Les enquêtés qui ont
eu le chik disent avoir consulté un médecin (93,1 %) dans la semaine mais avoir
également utilisé des remèdes naturels (48,2 %) en recours complémentaire et
s’être automédicamenté (25,7 %). Les autres recours cités, mais de manières
moins importantes, sont la prière, les kinésithérapeutes, les tisaneurs.
Parmi les remèdes
naturels utilisés, les plus cités sont par ordre décroissant : cœur
de cerise, cannelle, citronnelle, noni, galabert et zamal, cueillis, donnés,
achetés sur les marchés ou en pharmacie selon les cas.
Perception de la santé
et de l’environnement : Les enquêtés imputent la survenue de l’épidémie de
chik à la Réunion à différents éléments (environnement naturel, maladie venue
d’ailleurs, bateau ayant accosté sur l’île, responsabilité politique…) et
principalement à « l’hygiène sur l’île et à une mauvaise gestion des
déchets » (32,5%). Ces résultats traduisent le fait qu’ils ne se sentent
pas responsables de l’émergence de l’épidémie sur l’île.
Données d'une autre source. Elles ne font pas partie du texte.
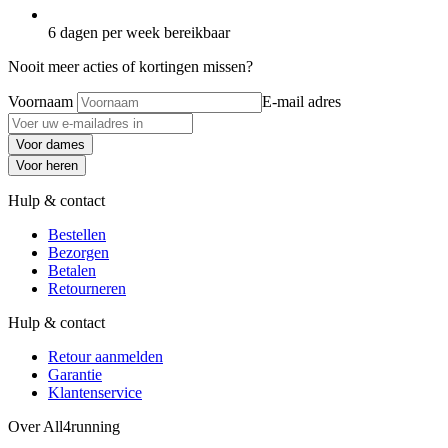
6 dagen per week bereikbaar
Nooit meer acties of kortingen missen?
Voornaam
E-mail adres
Voor dames
Voor heren
Hulp & contact
Bestellen
Bezorgen
Betalen
Retourneren
Hulp & contact
Retour aanmelden
Garantie
Klantenservice
Over All4running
La comparaison avec
d’autres études pourrait permettre de savoir s’il y a un paradigme
environnemental ou s’ils ont intégré le discours des campagnes de prévention et
le lien environnement/santé.
Le degré d’exposition
au chik parmi la population est justifié par des éléments constitutifs de
l’individu : l’immunité, la vulnérabilité, la chance (57,9%)… plutôt que
par un comportement de prévention (17 %) ce qui traduit un sentiment
d’impuissance face à l’épidémie et confirme l’idée d’irresponsabilité
personnelle.
Il faut noter
toutefois que 68,3 % des personnes enquêtées disent s’être protégées durant
l’épidémie, en utilisant principalement sprays/pommades, serpentins et
diffuseurs. Ceux qui ne l’ont pas fait l’expliquent par l’ignorance et le fatalisme.
L’efficacité perçue
des moyens de protection, sur une échelle de 0 à 1, varie de 0,60 (vêtements
imprégnés) à 0,95 (nettoyage des jardins) mais l’accessibilité perçue est plus
faible et va de 0,53 (vêtements imprégnés) à 0,68 (plantes répulsives).
L’ensemble de ces
différents résultats traduit une moindre identification à l’épidémie et ses
conséquences et fait apparaître une capacité perçue d’action assez faible.
Les résultats
précédents sont confirmés par ceux sur la perception de douze risques naturels
et sociaux. On peut noter que les personnes enquêtées sur une échelle de 0 à 1,
accordent une grande importance à l’ensemble des risques puisqu’ils sont tous
valorisés (de 0,82 pour le risque volcanique à 0,94 pour les accidents de la
route) mais qu’elles ne se sentent pas plus concernées que les autres
réunionnais par ces risques (avec un maximum de 0.60 pour les risques liés au
tabac). Malgré l’épidémie récente, le chik n’apparaît qu’en 4ème
position des risques valorisés et en 6ème position en termes
d’identification personnelle à ce risque.
Pour conclure, ces
premiers résultats traduisent, 18 mois après l’épidémie, une faible implication
personnelle vis-à-vis du Chikungunya comme des autres risques liés à la santé
ou à l’environnement et confirment l’importance de la LAV et de la mobilisation
communautaire qui doit y être associée (cf. BEH, nov 2008).